=== Saved entries ===
■ ■ ■ ■ ■ ■ ■
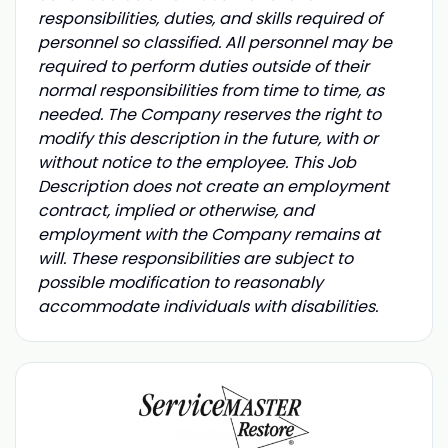
responsibilities, duties, and skills required of
personnel so classified. All personnel may be
required to perform duties outside of their
normal responsibilities from time to time, as
needed. The Company reserves the right to
modify this description in the future, with or
without notice to the employee. This Job
Description does not create an employment
contract, implied or otherwise, and
employment with the Company remains at
will. These responsibilities are subject to
possible modification to reasonably
accommodate individuals with disabilities.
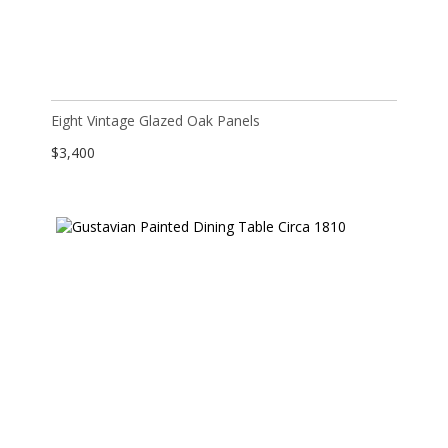
Eight Vintage Glazed Oak Panels
$
3,400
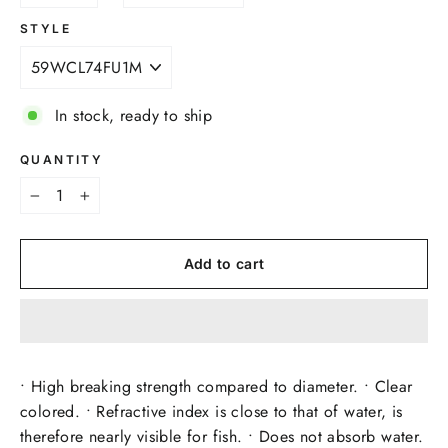
STYLE
In stock, ready to ship
QUANTITY
−
+
Add to cart
• High breaking strength compared to diameter. • Clear
colored. • Refractive index is close to that of water, is
therefore nearly visible for fish. • Does not absorb water.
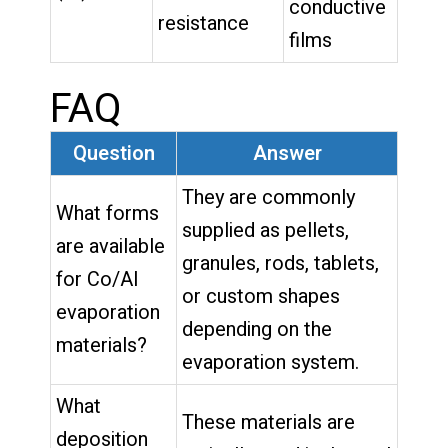
conductive
resistance
films
FAQ
Question
Answer
They are commonly
What forms
supplied as pellets,
are available
granules, rods, tablets,
for Co/Al
or custom shapes
evaporation
depending on the
materials?
evaporation system.
What
These materials are
deposition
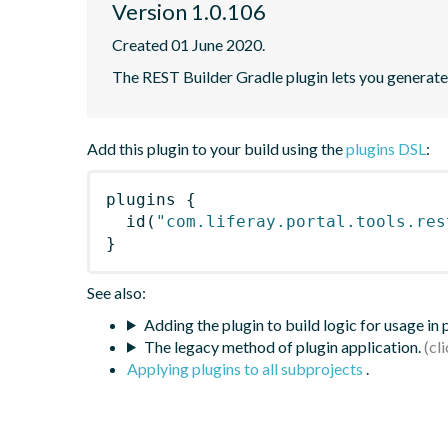
Version 1.0.106
Created 01 June 2020.
The REST Builder Gradle plugin lets you generate a
Add this plugin to your build using the
plugins DSL
:
plugins
{
id
(
"com.liferay.portal.tools.res
}
See also:
Adding the plugin to build logic for usage in
The legacy method of plugin application.
Applying plugins to all subprojects
.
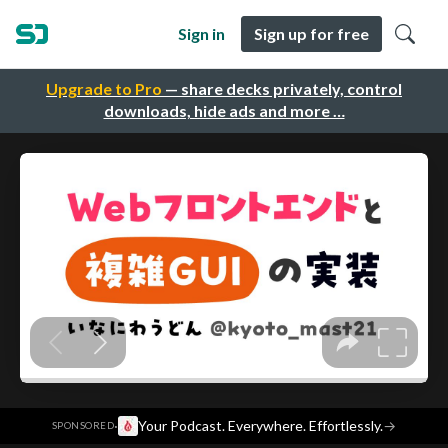
Sign in
Sign up for free
Upgrade to Pro
— share decks privately, control
downloads, hide ads and more …
·
Your Podcast. Everywhere. Effortlessly.
→
SPONSORED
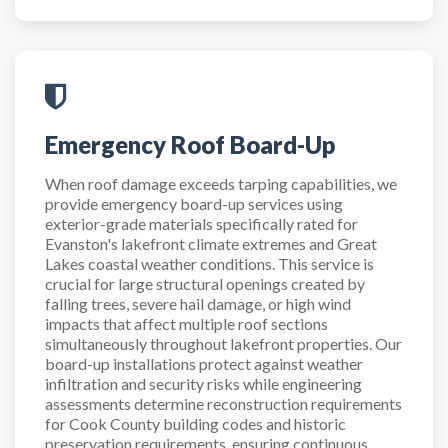
Emergency Roof Board-Up
When roof damage exceeds tarping capabilities, we
provide emergency board-up services using
exterior-grade materials specifically rated for
Evanston's lakefront climate extremes and Great
Lakes coastal weather conditions. This service is
crucial for large structural openings created by
falling trees, severe hail damage, or high wind
impacts that affect multiple roof sections
simultaneously throughout lakefront properties. Our
board-up installations protect against weather
infiltration and security risks while engineering
assessments determine reconstruction requirements
for Cook County building codes and historic
preservation requirements, ensuring continuous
■ ■ ■ ■ ■ ■ ■
=== Written task ===
From the records above, return exactly the lines running from the one that contains "modify this description" down to the one that contains "The REST Builder", both included, without any pictures.

=== Answer ===
modify this description in the future, with or
without notice to the employee. This Job
Description does not create an employment
contract, implied or otherwise, and
employment with the Company remains at
will. These responsibilities are subject to
possible modification to reasonably
accommodate individuals with disabilities.
Eight Vintage Glazed Oak Panels
$
3,400
STYLE
In stock, ready to ship
QUANTITY
−
+
Add to cart
• High breaking strength compared to diameter. • Clear
colored. • Refractive index is close to that of water, is
therefore nearly visible for fish. • Does not absorb water.
conductive
resistance
films
FAQ
Question
Answer
They are commonly
What forms
supplied as pellets,
are available
granules, rods, tablets,
for Co/Al
or custom shapes
evaporation
depending on the
materials?
evaporation system.
What
These materials are
deposition
Version 1.0.106
Created 01 June 2020.
The REST Builder Gradle plugin lets you generate a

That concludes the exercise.